Found MicroCAT just trying to install it now and see what that says if anything!!!
 
I thought 14.7 or 1 bar was about standard too...

Found MicroCAT just trying to install it now and see what that says if anything!!!

Yeah 15 psi about standard these days, used to be 7.5 psi long ago, then on some went to 10. 15 for a long time now since they started running hotter engines. Old stats used to be 74 Degrees summer 84 winter. Now everything is 89 all year round. Hence the pressure rise.
 
Thanks for the debate. The value is on the pressure relief part of the cap and so I assumed it was related to a pressure value or scale.

It is a different colour and value on it which surprised me. Well I've ran it upto temp with the new cap and their was no pressure on releasing the cap when it cooled down which is a bonus but we'll see after its been for a half hour run tomorrow.

If anybody figures the 140 / 200 value I'm intrigued to learn.
 
OK after a few hours of searching.....

the figure is the burst pressure of the cap....

When I say burst, it doesn't mean it is going to exploded, it is the maximum pressure it will take before the releif valve won't close again....

i.e.

The cap is set to maintain 14.7psi at all times by relieving internal pressure.....if the cap can't exhaust the pressure fast enough and the pressure continues to increase, the relief valve is set to permenantly open at a given pressure and not reseat...so a new cap will be required.

The measurement is in Kilo Pascals (kpa) so 140 is 20psi and 200 is 29psi

Anyone else got any further with this explaination??
 
OK after a few hours of searching.....

the figure is the burst pressure of the cap....

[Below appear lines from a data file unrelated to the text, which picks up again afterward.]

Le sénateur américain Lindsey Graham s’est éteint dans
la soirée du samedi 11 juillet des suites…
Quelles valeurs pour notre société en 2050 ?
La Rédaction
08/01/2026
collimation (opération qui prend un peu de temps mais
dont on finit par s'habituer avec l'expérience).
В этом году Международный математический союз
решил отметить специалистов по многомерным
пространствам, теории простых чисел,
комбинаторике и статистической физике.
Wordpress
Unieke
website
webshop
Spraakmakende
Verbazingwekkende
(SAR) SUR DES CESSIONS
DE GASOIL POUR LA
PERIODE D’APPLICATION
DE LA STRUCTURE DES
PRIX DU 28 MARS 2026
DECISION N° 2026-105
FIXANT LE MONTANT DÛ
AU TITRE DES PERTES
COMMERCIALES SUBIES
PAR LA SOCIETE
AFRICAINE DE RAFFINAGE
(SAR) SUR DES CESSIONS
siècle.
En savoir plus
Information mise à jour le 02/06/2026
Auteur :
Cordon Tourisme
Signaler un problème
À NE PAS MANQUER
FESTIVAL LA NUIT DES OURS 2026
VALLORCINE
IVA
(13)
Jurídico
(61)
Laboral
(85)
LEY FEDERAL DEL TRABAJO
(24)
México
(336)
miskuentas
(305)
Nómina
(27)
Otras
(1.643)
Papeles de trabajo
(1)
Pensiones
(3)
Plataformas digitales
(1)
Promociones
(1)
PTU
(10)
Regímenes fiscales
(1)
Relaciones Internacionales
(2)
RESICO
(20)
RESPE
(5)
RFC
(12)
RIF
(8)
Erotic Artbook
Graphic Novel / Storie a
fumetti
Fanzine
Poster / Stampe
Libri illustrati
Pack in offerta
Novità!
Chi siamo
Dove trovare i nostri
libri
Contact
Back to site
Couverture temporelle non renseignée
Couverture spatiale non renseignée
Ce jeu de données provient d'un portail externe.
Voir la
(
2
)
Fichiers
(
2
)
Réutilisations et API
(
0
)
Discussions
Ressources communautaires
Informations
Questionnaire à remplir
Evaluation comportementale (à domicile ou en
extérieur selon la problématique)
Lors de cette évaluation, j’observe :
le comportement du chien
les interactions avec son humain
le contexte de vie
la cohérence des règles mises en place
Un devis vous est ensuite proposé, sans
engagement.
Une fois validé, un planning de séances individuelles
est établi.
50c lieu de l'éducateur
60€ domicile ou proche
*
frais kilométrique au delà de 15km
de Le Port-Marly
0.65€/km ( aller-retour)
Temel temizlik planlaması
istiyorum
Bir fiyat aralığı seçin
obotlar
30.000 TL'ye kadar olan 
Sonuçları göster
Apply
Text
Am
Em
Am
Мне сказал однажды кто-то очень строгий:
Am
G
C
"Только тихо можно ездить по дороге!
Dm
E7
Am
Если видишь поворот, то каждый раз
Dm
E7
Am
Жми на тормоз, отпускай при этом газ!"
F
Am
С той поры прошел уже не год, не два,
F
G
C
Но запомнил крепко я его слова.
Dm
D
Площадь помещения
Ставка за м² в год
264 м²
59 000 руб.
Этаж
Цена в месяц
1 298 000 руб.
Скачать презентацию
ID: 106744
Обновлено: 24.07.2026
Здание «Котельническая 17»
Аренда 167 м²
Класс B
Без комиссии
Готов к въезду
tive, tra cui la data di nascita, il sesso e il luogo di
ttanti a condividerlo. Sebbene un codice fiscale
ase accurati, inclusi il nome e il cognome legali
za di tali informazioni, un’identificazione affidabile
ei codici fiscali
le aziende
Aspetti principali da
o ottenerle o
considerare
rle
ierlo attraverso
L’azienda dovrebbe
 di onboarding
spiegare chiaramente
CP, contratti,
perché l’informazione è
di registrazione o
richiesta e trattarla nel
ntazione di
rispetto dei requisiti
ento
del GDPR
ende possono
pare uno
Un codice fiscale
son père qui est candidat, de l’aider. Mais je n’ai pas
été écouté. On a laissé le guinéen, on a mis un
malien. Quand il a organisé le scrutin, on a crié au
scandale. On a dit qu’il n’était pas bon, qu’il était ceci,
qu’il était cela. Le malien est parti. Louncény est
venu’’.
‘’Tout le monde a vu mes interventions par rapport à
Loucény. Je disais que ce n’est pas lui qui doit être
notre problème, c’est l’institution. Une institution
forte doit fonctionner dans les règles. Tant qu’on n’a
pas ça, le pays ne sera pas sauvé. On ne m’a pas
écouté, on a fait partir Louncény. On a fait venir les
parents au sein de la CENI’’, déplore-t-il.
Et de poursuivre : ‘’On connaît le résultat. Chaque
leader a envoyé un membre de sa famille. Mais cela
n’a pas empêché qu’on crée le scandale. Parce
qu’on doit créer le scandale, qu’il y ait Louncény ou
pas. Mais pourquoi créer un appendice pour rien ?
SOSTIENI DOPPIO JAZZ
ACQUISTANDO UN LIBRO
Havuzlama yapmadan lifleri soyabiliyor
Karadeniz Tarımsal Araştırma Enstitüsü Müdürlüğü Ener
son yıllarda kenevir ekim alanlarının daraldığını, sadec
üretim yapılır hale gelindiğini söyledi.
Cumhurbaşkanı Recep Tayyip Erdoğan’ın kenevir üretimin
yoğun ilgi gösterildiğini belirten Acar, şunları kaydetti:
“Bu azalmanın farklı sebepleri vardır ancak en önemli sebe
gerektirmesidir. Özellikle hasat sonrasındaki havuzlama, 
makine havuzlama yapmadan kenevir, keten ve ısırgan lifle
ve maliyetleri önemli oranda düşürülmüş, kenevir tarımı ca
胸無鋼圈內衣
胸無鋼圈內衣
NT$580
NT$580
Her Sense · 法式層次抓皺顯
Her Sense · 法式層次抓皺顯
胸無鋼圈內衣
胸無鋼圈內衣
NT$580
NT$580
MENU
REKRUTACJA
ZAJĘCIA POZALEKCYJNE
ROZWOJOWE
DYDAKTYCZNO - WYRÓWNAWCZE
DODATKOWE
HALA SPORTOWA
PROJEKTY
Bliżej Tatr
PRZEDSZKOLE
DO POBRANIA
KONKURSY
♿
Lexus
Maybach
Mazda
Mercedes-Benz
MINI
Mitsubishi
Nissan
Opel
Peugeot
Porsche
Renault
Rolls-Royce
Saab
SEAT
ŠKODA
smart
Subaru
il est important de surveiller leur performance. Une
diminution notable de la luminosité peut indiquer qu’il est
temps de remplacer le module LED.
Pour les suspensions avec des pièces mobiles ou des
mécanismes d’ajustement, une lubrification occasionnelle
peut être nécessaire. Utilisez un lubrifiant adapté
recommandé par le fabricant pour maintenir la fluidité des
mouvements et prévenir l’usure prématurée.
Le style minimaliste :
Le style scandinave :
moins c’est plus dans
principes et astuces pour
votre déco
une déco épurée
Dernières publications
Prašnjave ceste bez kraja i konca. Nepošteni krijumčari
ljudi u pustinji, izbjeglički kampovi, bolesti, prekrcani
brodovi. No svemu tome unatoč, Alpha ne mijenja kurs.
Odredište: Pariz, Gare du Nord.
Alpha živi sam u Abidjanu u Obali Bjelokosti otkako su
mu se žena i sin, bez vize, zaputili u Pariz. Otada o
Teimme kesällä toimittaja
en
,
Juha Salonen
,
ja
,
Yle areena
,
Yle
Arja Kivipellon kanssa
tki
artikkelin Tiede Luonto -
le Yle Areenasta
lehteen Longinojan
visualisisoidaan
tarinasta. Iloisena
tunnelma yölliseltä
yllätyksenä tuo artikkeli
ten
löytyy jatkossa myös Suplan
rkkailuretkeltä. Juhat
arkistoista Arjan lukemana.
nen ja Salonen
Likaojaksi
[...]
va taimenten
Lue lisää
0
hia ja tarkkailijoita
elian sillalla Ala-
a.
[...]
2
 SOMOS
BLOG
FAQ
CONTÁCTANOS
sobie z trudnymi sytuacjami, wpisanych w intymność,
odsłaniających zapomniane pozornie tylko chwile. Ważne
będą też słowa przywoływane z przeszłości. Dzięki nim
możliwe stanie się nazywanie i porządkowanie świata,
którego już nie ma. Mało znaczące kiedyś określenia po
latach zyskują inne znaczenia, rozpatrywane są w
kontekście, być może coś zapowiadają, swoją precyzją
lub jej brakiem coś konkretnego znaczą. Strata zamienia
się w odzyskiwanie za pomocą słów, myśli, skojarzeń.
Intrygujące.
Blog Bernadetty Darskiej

When I say burst, it doesn't mean it is going to exploded, it is the maximum pressure it will take before the releif valve won't close again....

i.e.

The cap is set to maintain 14.7psi at all times by relieving internal pressure.....if the cap can't exhaust the pressure fast enough and the pressure continues to increase, the relief valve is set to permenantly open at a given pressure and not reseat...so a new cap will be required.

The measurement is in Kilo Pascals (kpa) so 140 is 20psi and 200 is 29psi

Anyone else got any further with this explaination??

Sounds good to me, thought it was Kpa. Sounds right now as burst pressure. :):):)
 
OK after a few hours of searching.....

the figure is the burst pressure of the cap....

When I say burst, it doesn't mean it is going to exploded, it is the maximum pressure it will take before the releif valve won't close again....

i.e.

The cap is set to maintain 14.7psi at all times by relieving internal pressure.....if the cap can't exhaust the pressure fast enough and the pressure continues to increase, the relief valve is set to permenantly open at a given pressure and not reseat...so a new cap will be required.

The measurement is in Kilo Pascals (kpa) so 140 is 20psi and 200 is 29psi

Anyone else got any further with this explaination??
Hey professor,cheers.i like it when.you do that but i hate physics
 
Thanks, that makes the values clearer. Now I'm wondering which burst pressure 140 or 200 is correct for my 4.6 as I think possibly my old cap wasn't relieving the pressure.
 
Thanks, that makes the values clearer. Now I'm wondering which burst pressure 140 or 200 is correct for my 4.6 as I think possibly my old cap wasn't relieving the pressure.

Some time ago, maybe in the late nineties, BMW did a recall on all their vehicles to change the rad cap. It had a fault. Don't know the reason, but i think it was either blowing off to early or too late. So don't know if the 140 Kpa is the new version or the 200 Kpa is. Maybe you can find out on BMW forums. I know about this because i had a 520i at the time.